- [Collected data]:
BEGIN

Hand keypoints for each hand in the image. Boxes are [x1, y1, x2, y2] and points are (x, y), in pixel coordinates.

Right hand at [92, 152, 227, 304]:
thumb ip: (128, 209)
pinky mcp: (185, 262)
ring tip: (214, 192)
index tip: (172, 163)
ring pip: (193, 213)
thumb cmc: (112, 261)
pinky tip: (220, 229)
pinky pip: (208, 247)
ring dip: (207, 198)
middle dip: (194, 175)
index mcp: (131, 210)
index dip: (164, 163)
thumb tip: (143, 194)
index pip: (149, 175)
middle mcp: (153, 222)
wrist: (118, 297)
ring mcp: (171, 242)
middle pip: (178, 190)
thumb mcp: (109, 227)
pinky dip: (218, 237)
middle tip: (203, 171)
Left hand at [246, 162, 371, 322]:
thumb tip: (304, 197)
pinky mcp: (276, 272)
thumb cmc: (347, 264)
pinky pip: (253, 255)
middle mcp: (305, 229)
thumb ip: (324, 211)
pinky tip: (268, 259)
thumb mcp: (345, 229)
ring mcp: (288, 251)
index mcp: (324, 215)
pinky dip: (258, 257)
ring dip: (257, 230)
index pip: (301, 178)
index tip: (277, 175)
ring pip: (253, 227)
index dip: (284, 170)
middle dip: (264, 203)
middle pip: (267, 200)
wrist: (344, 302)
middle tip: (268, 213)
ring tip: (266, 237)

END

- [TASK STATEMENT]:
Answer with a number alone: how many lines of the records contain the string "middle"?

- [ANSWER BOX]:
8